The Key Fund deserves it’s key player status as a driver of fiscal energy for projects across the North of England. Discover The Key Fund on–line here.
Peter Ware – Partner at Browne Jacobson LLP:
Peter gave the assembled audience a very informative over-view of Public Sector Mutual’s development. Organisations that move into the social business sector, ofen with existing customer bases and public sector ethics and philosophy.
Reminding us that the sector could see demand for social finance rise to £500 million by 2015, Peter, nonetheless, did not shy away from some of the issues to be wrangled with in creating Mutuals in a local authority setting.
Matt explained the heavyweight nature of The Big Lottery, and how it was looking to develop agile, relevant and timely funding solutions in the future, particularly to benefit the social finance sector.
Working across three strategic layers the Fund is looking at how demand, intermediaries and the supply side of funding can all be tempered and flexed to respond to the needs of risk capital with a social mission at its centre.
Richard gave us a ‘rally cry’ speech, moving across his own initiation into social business, after being a banker for twenty years and finding himself re-tailoring a hotel group in an area of social need.
Raising £3 million pounds, only a year ago, using the social business’s innovative model of housing development, coupled to partnerships in the social enterprise sector to provide training and skills support for ex-offenders.
So successful has Richard’s ministration been that profits are reported, funding need has been reined back, temporarily, and the business is set fair to exceed it’s targets of 15 property renovations undertaken per annum and with 150 clients supported through their training process into employment by the end of this five year bond period.
Midlands Together, using a revision of the ‘Together’ model developed in Bristol, describes its work as property development with a heart.

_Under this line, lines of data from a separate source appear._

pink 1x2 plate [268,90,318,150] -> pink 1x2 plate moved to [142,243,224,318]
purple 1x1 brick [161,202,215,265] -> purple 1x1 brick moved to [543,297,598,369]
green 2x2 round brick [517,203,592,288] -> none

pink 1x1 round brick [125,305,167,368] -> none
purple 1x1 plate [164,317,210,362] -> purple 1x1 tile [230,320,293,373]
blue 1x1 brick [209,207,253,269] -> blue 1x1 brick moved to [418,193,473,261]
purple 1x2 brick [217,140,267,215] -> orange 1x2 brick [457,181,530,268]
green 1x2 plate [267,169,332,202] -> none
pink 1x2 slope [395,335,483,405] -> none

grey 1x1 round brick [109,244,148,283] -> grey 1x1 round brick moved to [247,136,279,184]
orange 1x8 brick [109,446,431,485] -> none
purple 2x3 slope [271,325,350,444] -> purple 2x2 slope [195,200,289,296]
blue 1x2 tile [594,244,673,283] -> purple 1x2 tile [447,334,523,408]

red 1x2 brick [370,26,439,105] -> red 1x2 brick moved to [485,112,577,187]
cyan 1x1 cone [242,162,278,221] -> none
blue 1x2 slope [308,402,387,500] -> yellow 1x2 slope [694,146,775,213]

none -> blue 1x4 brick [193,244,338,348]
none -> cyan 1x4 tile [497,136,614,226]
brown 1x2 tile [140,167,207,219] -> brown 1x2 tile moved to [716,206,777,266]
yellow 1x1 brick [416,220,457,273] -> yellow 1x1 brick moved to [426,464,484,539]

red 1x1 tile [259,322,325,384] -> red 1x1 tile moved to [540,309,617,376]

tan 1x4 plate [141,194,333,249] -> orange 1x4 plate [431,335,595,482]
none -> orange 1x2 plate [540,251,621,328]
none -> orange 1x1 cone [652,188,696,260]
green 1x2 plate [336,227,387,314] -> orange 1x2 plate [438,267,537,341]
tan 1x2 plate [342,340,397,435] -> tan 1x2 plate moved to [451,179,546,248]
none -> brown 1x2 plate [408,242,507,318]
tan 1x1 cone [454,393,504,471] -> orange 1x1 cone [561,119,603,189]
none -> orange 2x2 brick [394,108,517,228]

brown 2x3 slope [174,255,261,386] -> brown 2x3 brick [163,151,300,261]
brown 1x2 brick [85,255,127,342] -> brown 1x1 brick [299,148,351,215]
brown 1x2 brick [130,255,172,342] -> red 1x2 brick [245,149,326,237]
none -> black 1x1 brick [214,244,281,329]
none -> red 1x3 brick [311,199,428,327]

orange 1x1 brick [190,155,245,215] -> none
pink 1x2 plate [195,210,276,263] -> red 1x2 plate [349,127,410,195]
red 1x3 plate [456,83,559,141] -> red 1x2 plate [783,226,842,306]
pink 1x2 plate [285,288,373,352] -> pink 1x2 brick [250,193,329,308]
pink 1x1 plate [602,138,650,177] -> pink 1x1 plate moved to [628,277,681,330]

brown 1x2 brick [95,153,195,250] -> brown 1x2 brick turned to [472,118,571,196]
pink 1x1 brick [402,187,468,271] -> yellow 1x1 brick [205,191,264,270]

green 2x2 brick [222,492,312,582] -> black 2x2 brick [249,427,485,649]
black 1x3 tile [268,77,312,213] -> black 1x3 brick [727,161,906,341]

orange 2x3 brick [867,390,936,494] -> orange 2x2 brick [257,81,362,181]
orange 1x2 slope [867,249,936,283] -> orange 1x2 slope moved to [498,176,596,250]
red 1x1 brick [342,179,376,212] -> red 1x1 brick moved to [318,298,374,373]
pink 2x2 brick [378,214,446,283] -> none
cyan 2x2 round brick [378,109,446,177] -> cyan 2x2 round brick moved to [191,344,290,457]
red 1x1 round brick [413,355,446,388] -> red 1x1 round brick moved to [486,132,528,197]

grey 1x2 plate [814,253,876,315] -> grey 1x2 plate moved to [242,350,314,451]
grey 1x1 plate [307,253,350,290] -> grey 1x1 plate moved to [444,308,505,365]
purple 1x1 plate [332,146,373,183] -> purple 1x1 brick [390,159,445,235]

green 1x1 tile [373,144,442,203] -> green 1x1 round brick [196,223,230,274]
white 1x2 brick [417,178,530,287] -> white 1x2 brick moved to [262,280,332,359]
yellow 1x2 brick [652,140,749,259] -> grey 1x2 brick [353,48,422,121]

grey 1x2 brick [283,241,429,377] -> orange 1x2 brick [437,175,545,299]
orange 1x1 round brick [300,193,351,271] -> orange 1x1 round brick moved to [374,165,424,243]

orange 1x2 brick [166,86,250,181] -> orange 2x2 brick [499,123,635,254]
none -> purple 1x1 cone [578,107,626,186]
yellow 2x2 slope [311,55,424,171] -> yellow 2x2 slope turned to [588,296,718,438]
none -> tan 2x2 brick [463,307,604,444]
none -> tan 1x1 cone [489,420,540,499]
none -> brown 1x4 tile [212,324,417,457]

Real asset development, care for people and delivery of profits. We were inspired.
We had our breakfast convocation at the Galleries of Justice in the Lace Market quarter of Nottingham. In the heart of the city’s creative area, this museum, educational service and charity offers a fascinating series of spaces for events.
We met in the courtroom. You can see from the narrative above, all our star witnesses for the defense of Social Finance were sparkling. The verdict? Guilty of enthusiasm and expectation for the future.